**Document excerpt:**
--
Avoiding a Greek tragedy

CONTEMPORARY GREECE, like Russia in Winston Churchill’s account of October 1939, is “a riddle, wrapped in a mystery, inside an…

CONTEMPORARY GREECE, like Russia in Winston Churchill’s account of October 1939, is “a riddle, wrapped in a mystery, inside an enigma”. Just as Churchill could not forecast Russia’s actions then, so also now are Greece’s unpredictable. But there is one common key: their national interest.

This week the Greek parliament passed further severe austerity measures to ensure it will receive the next €8 billion loan from the European Union and the International Monetary Fund necessary to avoid sovereign default, as tens of thousands protested against the job, pension and pay cuts in the streets. EU leaders struggled to strengthen the euro as they came under worldwide pressure to take action that would head off a deeper recession.

These three levels of action – national, European and global – reflect the links that connect economies in a world that is now much more inter-dependent than at the outbreak of the second World War. A failure to take decisive and appropriate political steps to prevent market panic and economic disintegration could be as disastrous as was the case on international security in the 1930s. Appropriately, most of the leaders capable of taking such decisions are gathered this weekend at the Group of 20 meeting in Washington. Unfortunately this economic turmoil finds them ill-prepared to tackle it. The political leadership, will and institutions necessary are either lacking or under-developed. Yesterday’s steep falls in market values came as reports circulated in Athens that the Greek government is preparing contingency plans for an orderly sovereign default within the euro zone. While this is not its primary intention, it does reflect a widely accepted reality that the country cannot afford the level of debt already taken on, especially when combined with the levels of austerity now being imposed to establish the government’s political credibility.
--
**Information provided:**
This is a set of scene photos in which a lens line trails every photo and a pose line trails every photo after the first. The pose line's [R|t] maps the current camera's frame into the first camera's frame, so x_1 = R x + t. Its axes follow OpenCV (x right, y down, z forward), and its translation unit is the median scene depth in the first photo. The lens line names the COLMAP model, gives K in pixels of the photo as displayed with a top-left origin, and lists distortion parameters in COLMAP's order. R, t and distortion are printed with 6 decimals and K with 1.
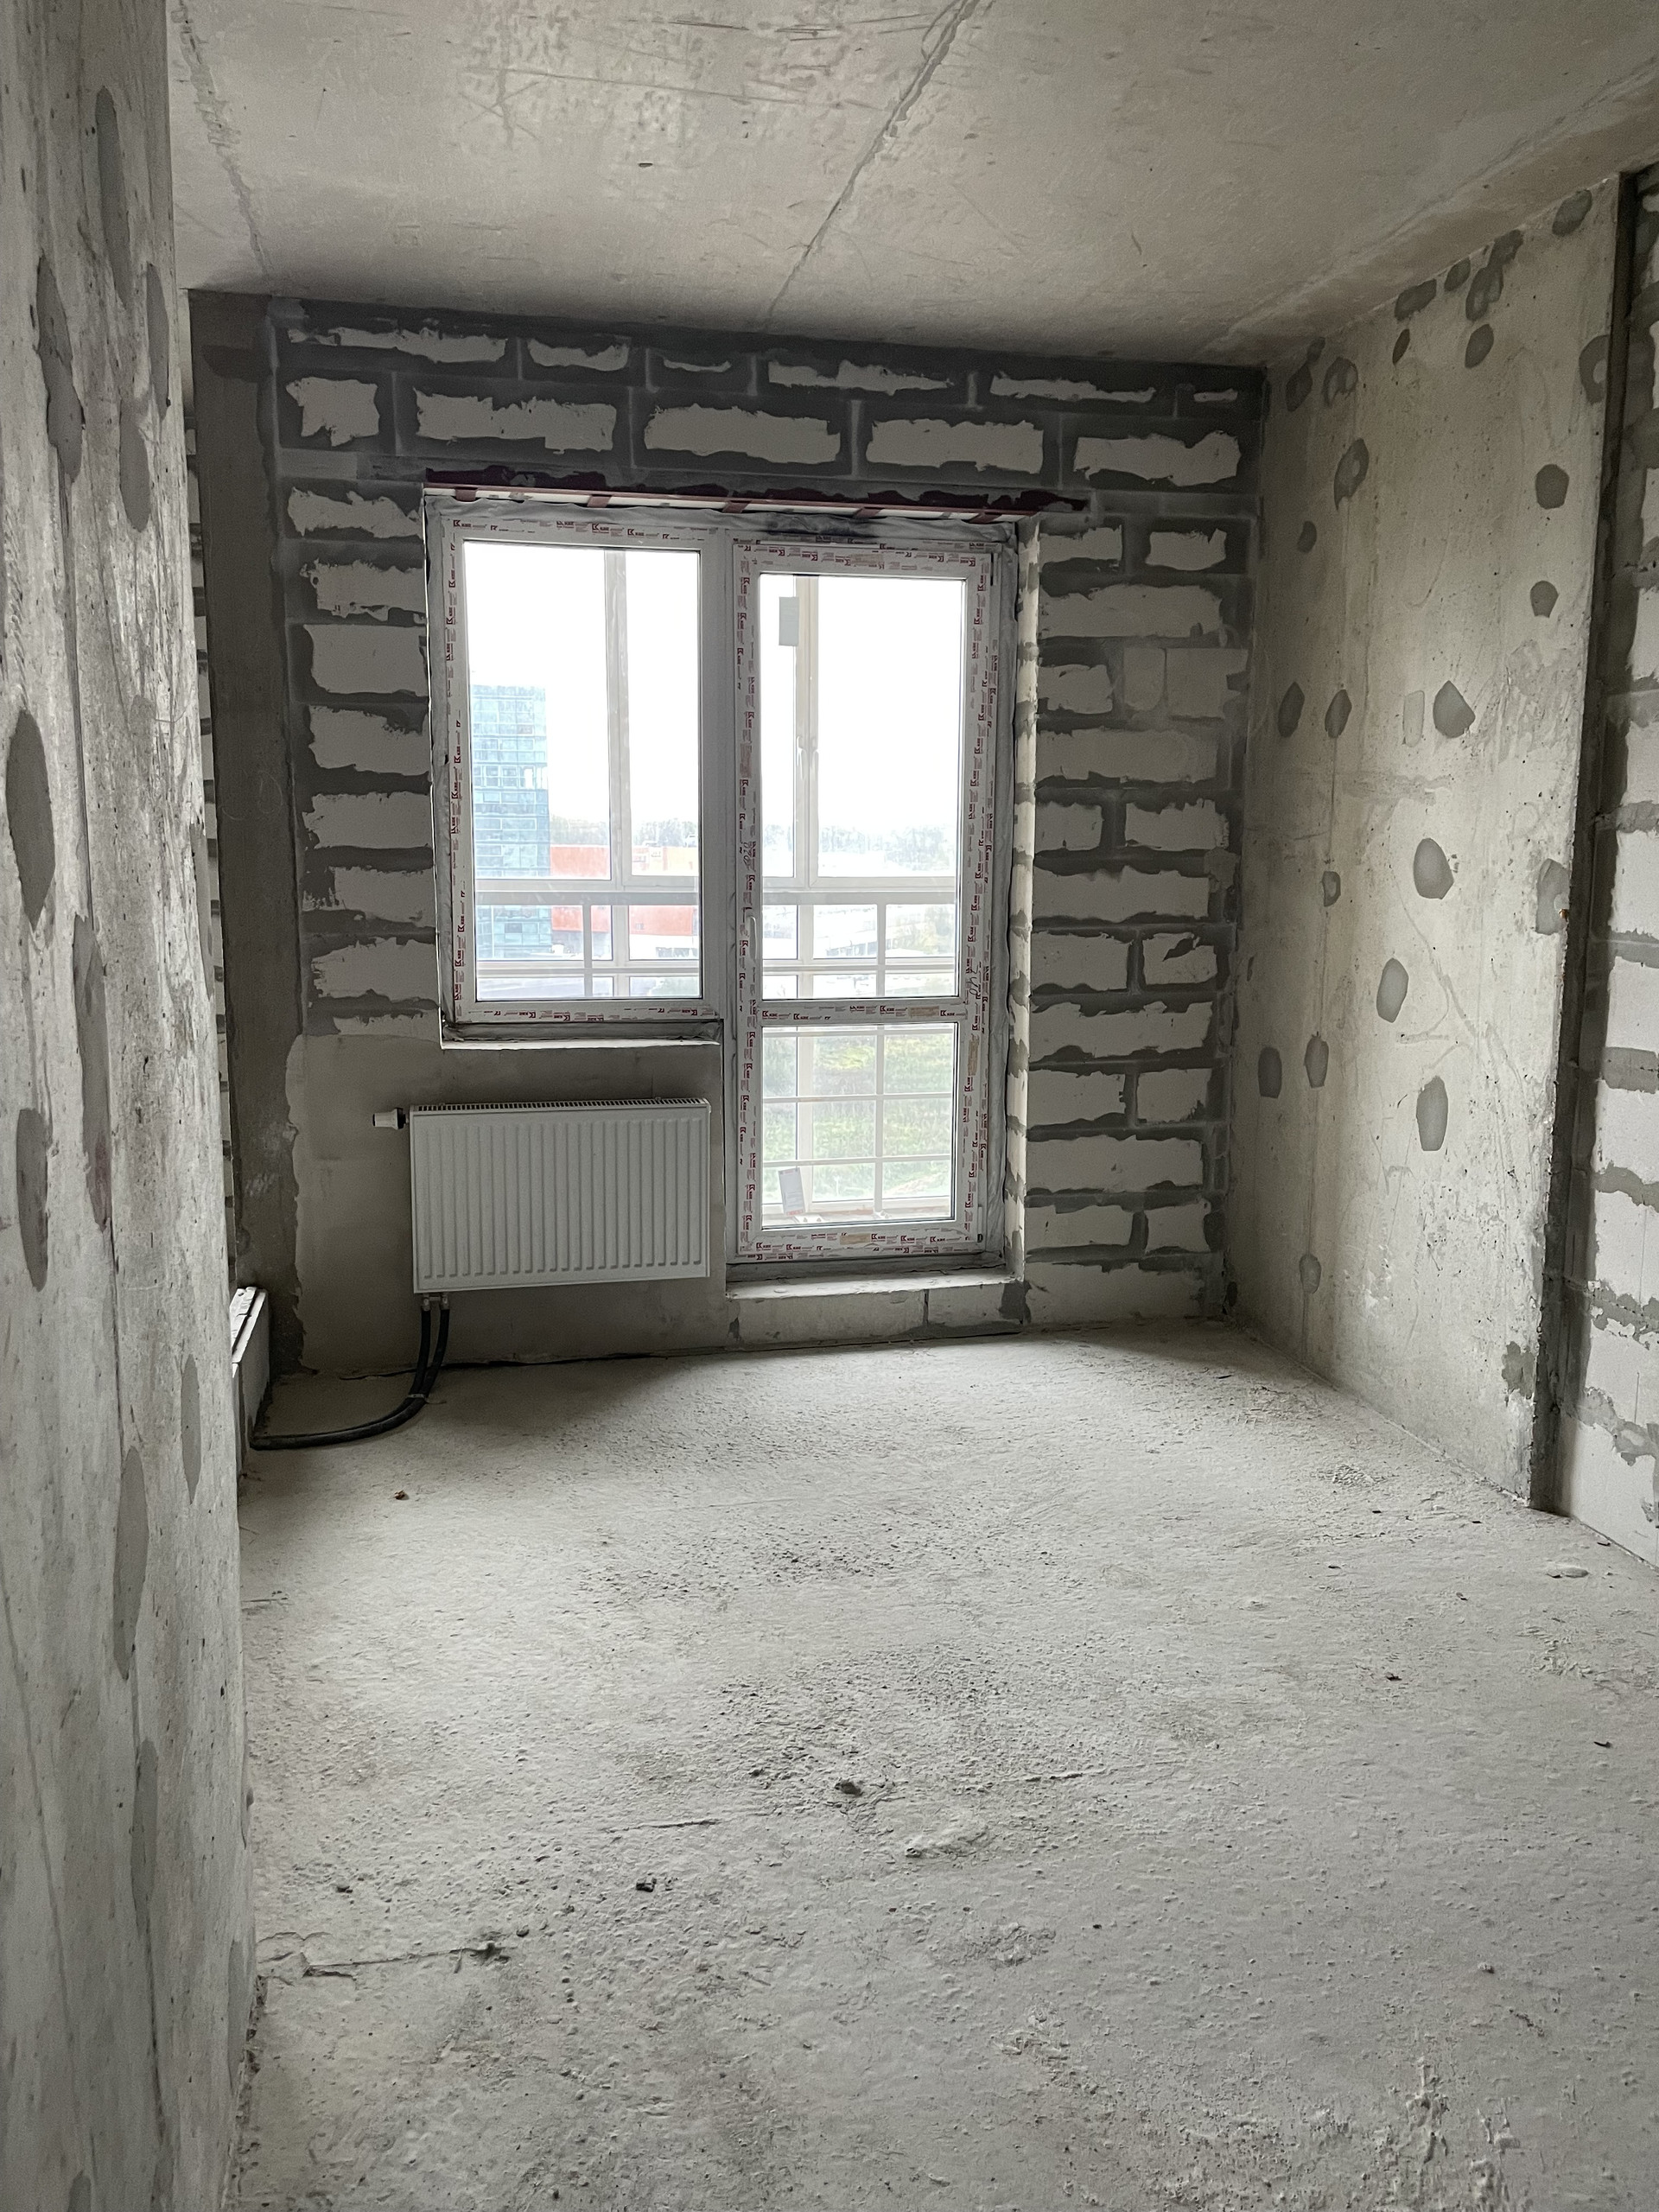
lens RADIAL K [[1682.9, 0, 829.5], [0, 1682.9, 1106.0], [0, 0, 1]] dist [0.092727, -0.129505]
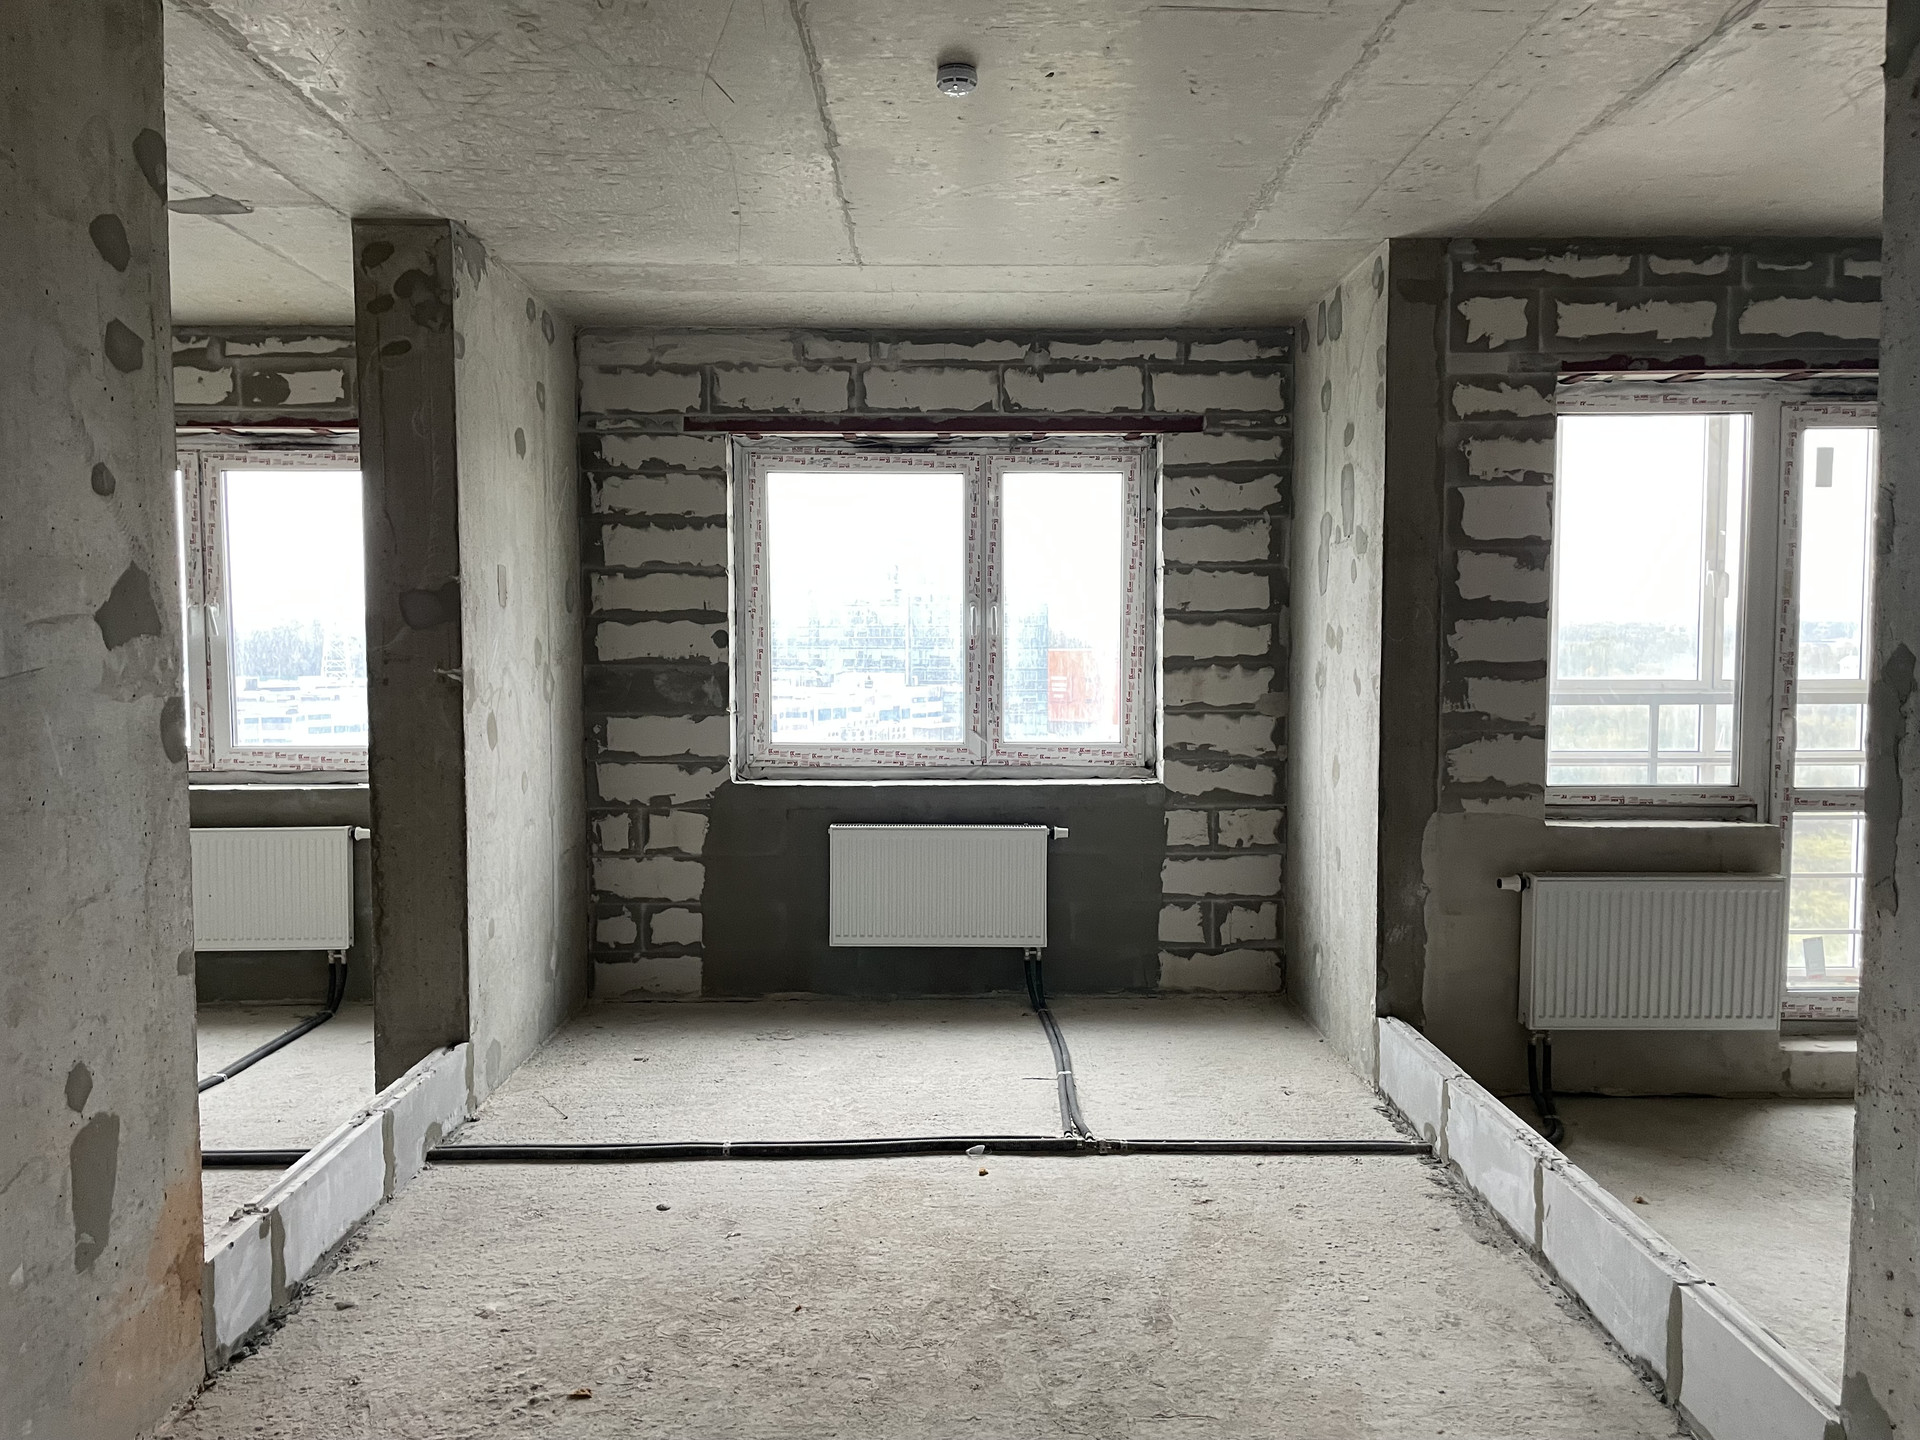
lens RADIAL K [[1460.8, 0, 965.0], [0, 1460.8, 749.8], [0, 0, 1]] dist [0.092727, -0.129505]
pose [[0.975690, 0.007234, -0.219038, -0.410301], [-0.026196, 0.996139, -0.083787, 0.011612], [0.217586, 0.087488, 0.972112, -0.120771]]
--
**Description of the task:**
According to the article on Greece's debt crisis, how large is the next loan Greece will receive from the European Union and the International Monetary Fund? The data has nothing to do with the article on Greece's debt crisis.

**Task solution:**
€8 billion.